Tools to improve individual lesson plans or build entire curricula from the ground up.

Reach out to schedule a free preliminary consultation

Devin.Farkas@gmail.com

My Design Process in Three Steps

First: Identify the learning goals that meet your mission

  • The ability to provide effective feedback to peers and implement feedback received from others requires understanding our, and our peers emotions, needs, perspectives and strengths.

  • Learning about our complex environment is most impactful when it is focused on our relationships the non-human neighbors in our own backyards.

  • Mental health coping skills, accessible ways to be physically active, tools to navigate the essential systems within our communities.

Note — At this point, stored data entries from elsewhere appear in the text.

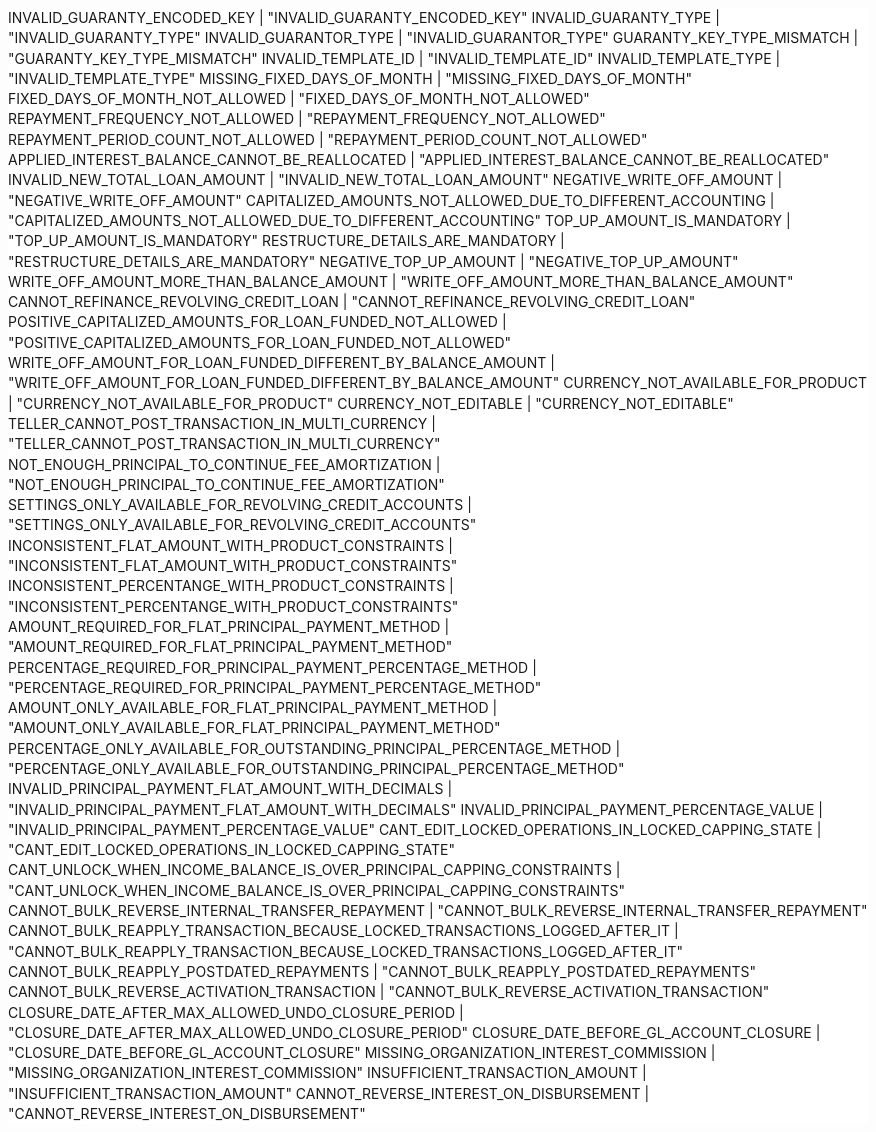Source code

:INVALID_GUARANTY_ENCODED_KEY | &quot;INVALID_GUARANTY_ENCODED_KEY&quot;
INVALID_GUARANTY_TYPE | &quot;INVALID_GUARANTY_TYPE&quot;
INVALID_GUARANTOR_TYPE | &quot;INVALID_GUARANTOR_TYPE&quot;
GUARANTY_KEY_TYPE_MISMATCH | &quot;GUARANTY_KEY_TYPE_MISMATCH&quot;
INVALID_TEMPLATE_ID | &quot;INVALID_TEMPLATE_ID&quot;
INVALID_TEMPLATE_TYPE | &quot;INVALID_TEMPLATE_TYPE&quot;
MISSING_FIXED_DAYS_OF_MONTH | &quot;MISSING_FIXED_DAYS_OF_MONTH&quot;
FIXED_DAYS_OF_MONTH_NOT_ALLOWED | &quot;FIXED_DAYS_OF_MONTH_NOT_ALLOWED&quot;
REPAYMENT_FREQUENCY_NOT_ALLOWED | &quot;REPAYMENT_FREQUENCY_NOT_ALLOWED&quot;
REPAYMENT_PERIOD_COUNT_NOT_ALLOWED | &quot;REPAYMENT_PERIOD_COUNT_NOT_ALLOWED&quot;
APPLIED_INTEREST_BALANCE_CANNOT_BE_REALLOCATED | &quot;APPLIED_INTEREST_BALANCE_CANNOT_BE_REALLOCATED&quot;
INVALID_NEW_TOTAL_LOAN_AMOUNT | &quot;INVALID_NEW_TOTAL_LOAN_AMOUNT&quot;
NEGATIVE_WRITE_OFF_AMOUNT | &quot;NEGATIVE_WRITE_OFF_AMOUNT&quot;
CAPITALIZED_AMOUNTS_NOT_ALLOWED_DUE_TO_DIFFERENT_ACCOUNTING | &quot;CAPITALIZED_AMOUNTS_NOT_ALLOWED_DUE_TO_DIFFERENT_ACCOUNTING&quot;
TOP_UP_AMOUNT_IS_MANDATORY | &quot;TOP_UP_AMOUNT_IS_MANDATORY&quot;
RESTRUCTURE_DETAILS_ARE_MANDATORY | &quot;RESTRUCTURE_DETAILS_ARE_MANDATORY&quot;
NEGATIVE_TOP_UP_AMOUNT | &quot;NEGATIVE_TOP_UP_AMOUNT&quot;
WRITE_OFF_AMOUNT_MORE_THAN_BALANCE_AMOUNT | &quot;WRITE_OFF_AMOUNT_MORE_THAN_BALANCE_AMOUNT&quot;
CANNOT_REFINANCE_REVOLVING_CREDIT_LOAN | &quot;CANNOT_REFINANCE_REVOLVING_CREDIT_LOAN&quot;
POSITIVE_CAPITALIZED_AMOUNTS_FOR_LOAN_FUNDED_NOT_ALLOWED | &quot;POSITIVE_CAPITALIZED_AMOUNTS_FOR_LOAN_FUNDED_NOT_ALLOWED&quot;
WRITE_OFF_AMOUNT_FOR_LOAN_FUNDED_DIFFERENT_BY_BALANCE_AMOUNT | &quot;WRITE_OFF_AMOUNT_FOR_LOAN_FUNDED_DIFFERENT_BY_BALANCE_AMOUNT&quot;
CURRENCY_NOT_AVAILABLE_FOR_PRODUCT | &quot;CURRENCY_NOT_AVAILABLE_FOR_PRODUCT&quot;
CURRENCY_NOT_EDITABLE | &quot;CURRENCY_NOT_EDITABLE&quot;
TELLER_CANNOT_POST_TRANSACTION_IN_MULTI_CURRENCY | &quot;TELLER_CANNOT_POST_TRANSACTION_IN_MULTI_CURRENCY&quot;
NOT_ENOUGH_PRINCIPAL_TO_CONTINUE_FEE_AMORTIZATION | &quot;NOT_ENOUGH_PRINCIPAL_TO_CONTINUE_FEE_AMORTIZATION&quot;
SETTINGS_ONLY_AVAILABLE_FOR_REVOLVING_CREDIT_ACCOUNTS | &quot;SETTINGS_ONLY_AVAILABLE_FOR_REVOLVING_CREDIT_ACCOUNTS&quot;
INCONSISTENT_FLAT_AMOUNT_WITH_PRODUCT_CONSTRAINTS | &quot;INCONSISTENT_FLAT_AMOUNT_WITH_PRODUCT_CONSTRAINTS&quot;
INCONSISTENT_PERCENTANGE_WITH_PRODUCT_CONSTRAINTS | &quot;INCONSISTENT_PERCENTANGE_WITH_PRODUCT_CONSTRAINTS&quot;
AMOUNT_REQUIRED_FOR_FLAT_PRINCIPAL_PAYMENT_METHOD | &quot;AMOUNT_REQUIRED_FOR_FLAT_PRINCIPAL_PAYMENT_METHOD&quot;
PERCENTAGE_REQUIRED_FOR_PRINCIPAL_PAYMENT_PERCENTAGE_METHOD | &quot;PERCENTAGE_REQUIRED_FOR_PRINCIPAL_PAYMENT_PERCENTAGE_METHOD&quot;
AMOUNT_ONLY_AVAILABLE_FOR_FLAT_PRINCIPAL_PAYMENT_METHOD | &quot;AMOUNT_ONLY_AVAILABLE_FOR_FLAT_PRINCIPAL_PAYMENT_METHOD&quot;
PERCENTAGE_ONLY_AVAILABLE_FOR_OUTSTANDING_PRINCIPAL_PERCENTAGE_METHOD | &quot;PERCENTAGE_ONLY_AVAILABLE_FOR_OUTSTANDING_PRINCIPAL_PERCENTAGE_METHOD&quot;
INVALID_PRINCIPAL_PAYMENT_FLAT_AMOUNT_WITH_DECIMALS | &quot;INVALID_PRINCIPAL_PAYMENT_FLAT_AMOUNT_WITH_DECIMALS&quot;
INVALID_PRINCIPAL_PAYMENT_PERCENTAGE_VALUE | &quot;INVALID_PRINCIPAL_PAYMENT_PERCENTAGE_VALUE&quot;
CANT_EDIT_LOCKED_OPERATIONS_IN_LOCKED_CAPPING_STATE | &quot;CANT_EDIT_LOCKED_OPERATIONS_IN_LOCKED_CAPPING_STATE&quot;
CANT_UNLOCK_WHEN_INCOME_BALANCE_IS_OVER_PRINCIPAL_CAPPING_CONSTRAINTS | &quot;CANT_UNLOCK_WHEN_INCOME_BALANCE_IS_OVER_PRINCIPAL_CAPPING_CONSTRAINTS&quot;
CANNOT_BULK_REVERSE_INTERNAL_TRANSFER_REPAYMENT | &quot;CANNOT_BULK_REVERSE_INTERNAL_TRANSFER_REPAYMENT&quot;
CANNOT_BULK_REAPPLY_TRANSACTION_BECAUSE_LOCKED_TRANSACTIONS_LOGGED_AFTER_IT | &quot;CANNOT_BULK_REAPPLY_TRANSACTION_BECAUSE_LOCKED_TRANSACTIONS_LOGGED_AFTER_IT&quot;
CANNOT_BULK_REAPPLY_POSTDATED_REPAYMENTS | &quot;CANNOT_BULK_REAPPLY_POSTDATED_REPAYMENTS&quot;
CANNOT_BULK_REVERSE_ACTIVATION_TRANSACTION | &quot;CANNOT_BULK_REVERSE_ACTIVATION_TRANSACTION&quot;
CLOSURE_DATE_AFTER_MAX_ALLOWED_UNDO_CLOSURE_PERIOD | &quot;CLOSURE_DATE_AFTER_MAX_ALLOWED_UNDO_CLOSURE_PERIOD&quot;
CLOSURE_DATE_BEFORE_GL_ACCOUNT_CLOSURE | &quot;CLOSURE_DATE_BEFORE_GL_ACCOUNT_CLOSURE&quot;
MISSING_ORGANIZATION_INTEREST_COMMISSION | &quot;MISSING_ORGANIZATION_INTEREST_COMMISSION&quot;
INSUFFICIENT_TRANSACTION_AMOUNT | &quot;INSUFFICIENT_TRANSACTION_AMOUNT&quot;
CANNOT_REVERSE_INTEREST_ON_DISBURSEMENT | &quot;CANNOT_REVERSE_INTEREST_ON_DISBURSEMENT&quot;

Then: Build Activities to maximize learning

  • Reflective activities to draw lessons from previous experiences

  • Opportunities to experiment with generalized reflections

  • In-the-moment sensory and emotional experienced while actively experimenting with generalized reflections on previous experiences

Finally: Apply Tools to assess learning and demonstrate value

  • A students own descriptive appraisal of their competency or understanding is a valuable measure of their learning. For social emotional learning goals, this may be our best form of assessing learning.

  • Some learning outcomes can be easily assessed when students demonstrate their proficiency at any point during a program. This is especially true for Life Skill learning goals.

  • Educators need to provide feedback to each student to validate or correct their self-assessments and demonstrated levels of proficiency.

Examples of Courses I’ve built with THIs Framework

communicating the Impact of outdoor and Adventure Experiences through Writing and Public Speaking

  • Four Credit hour course at St. Lawrence University

  • Effectively communicating outdoor adventure experiences to a broad audience.

Outdoor Education through Community Based Learning

  • Four credit-hour course at St. Lawrence University

  • Developing experiential teaching skills through mentored opportunities in the community

Modern Outdoor Recreation Ethics

  • Two credit-hour field based course at St. Lawrence University

  • Critically analyzing outdoor adventure by examining a shared experience through various ethic lenses

Social Justice in Outdoor Education

  • Two-hour modules that can be stand-alone or combined into a three-credit-hour course.

  • Designing and implementing outdoor education programs to increase access to a diverse community

Outdoor Leadership

  • Two-hour modules that can be stand-alone or combined into courses of various lengths: a Four-credit course at St. Lawrence University, a 90-hour co-curricular course at Bowdoin College, and a 90-hour co-curricular course at the University of Vermont

  • Backcountry living and travel skills, leadership and communication skills, critical thinking and decision making, mental health first aid and conflict mediation.

Outdoor Leader Instructor Development

  • 90-hr mentorship opportunity, building skills while teaching an outdoor leadership course

  • Lesson planning, experiential education, assessment, and feedback.